Irving Mitchell Felt (25 January 1909 – 22 September 1994) was a New York businessman who led the drive in the 1960s to build a new Madison Square Garden.

==Biography==
Felt was born Isadore Maurice Felt to Abraham and Dora (Mandel) Felt, into a Jewish family in Manhattan growing up around West 140th Street. His father was a lawyer. At the age of 19, he graduated from the Wharton School of the University of Pennsylvania with a degree in Finance and then took a job with the Wall Street concern, Hayden Stone. At the age of 28, he left the firm and helped to reorganize the investment firm Graham-Paige.

In 1959, with Felt as its president, Graham-Page purchased a controlling interest in the old Madison Square Garden (built 1925). Wanting to replace the old Garden with a new and modern facility that was more flexible, could handle larger crowds, and provided unobstructed views, in November 1960, he quietly purchased from the Pennsylvania Railroad the air rights to build a new Garden over Penn Station.
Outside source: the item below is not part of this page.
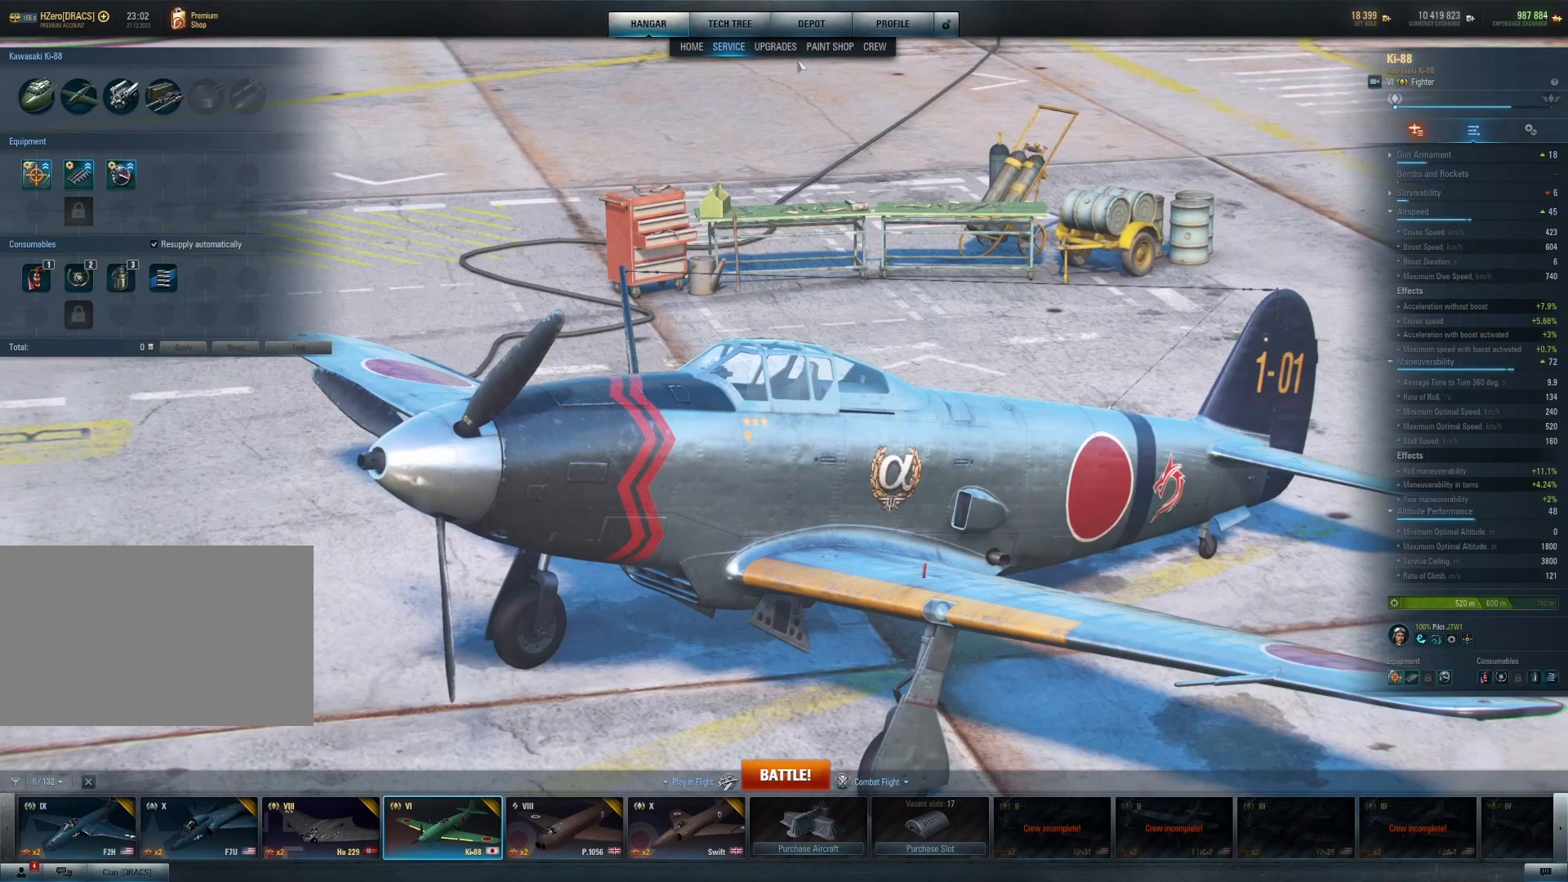
{"keys": [], "mouse": [], "mouse_move": "up-left", "events": []}
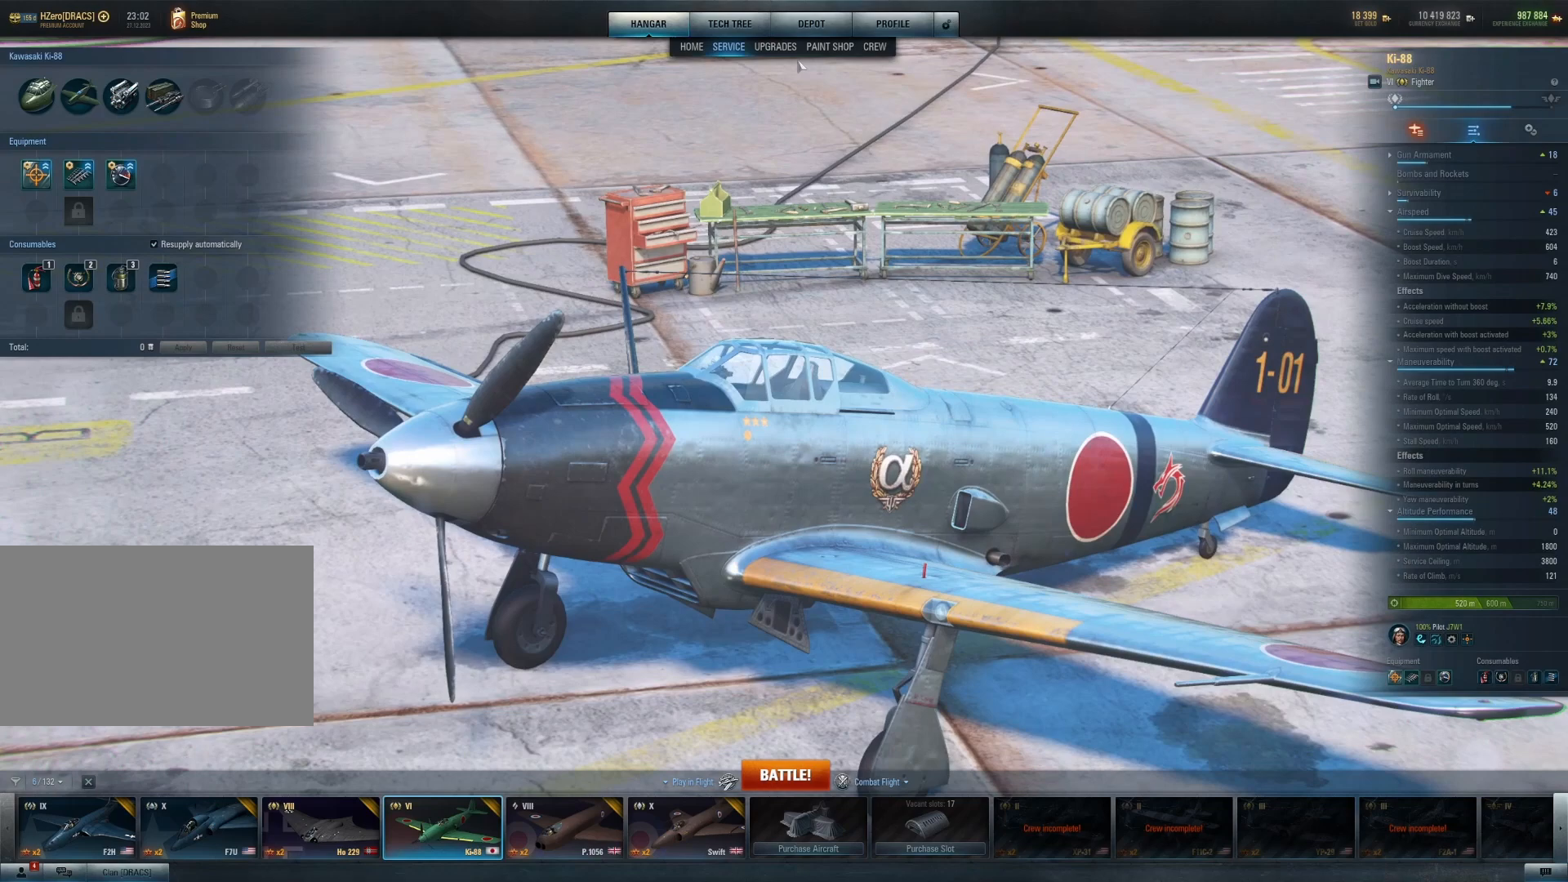
{"keys": [], "mouse": [], "mouse_move": "up-left", "events": []}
In July 1961, Felt announced that he would demolish McKim, Mead, and White's Pennsylvania Station at West 33rd Street and 7th Avenue and build a new Madison Square Garden at the site. Prior to the hearing for the demolition, his brother, James Felt, the then-current chair of the New York City City Planning Commission, resigned. He formed a new company, Madison Square Garden, Inc. which was 75% owned by Graham-Paige and 25% owned by the Pennsylvania Railroad. From 1960 to 1968, Felt oversaw the project from demolition to completion. The project was fully privately financed. Despite the controversy generated over the demolition, Felt stated that he "believed that the gain from the new buildings and sports center would more than offset any aesthetic loss" and that "Fifty years from now, when its time for [the new Madison Square Garden] to be torn down, there will be a new group of architects who will protest." As of 2023 the building is still standing 55 years after it opened and is the oldest arena in the NHL and NBA.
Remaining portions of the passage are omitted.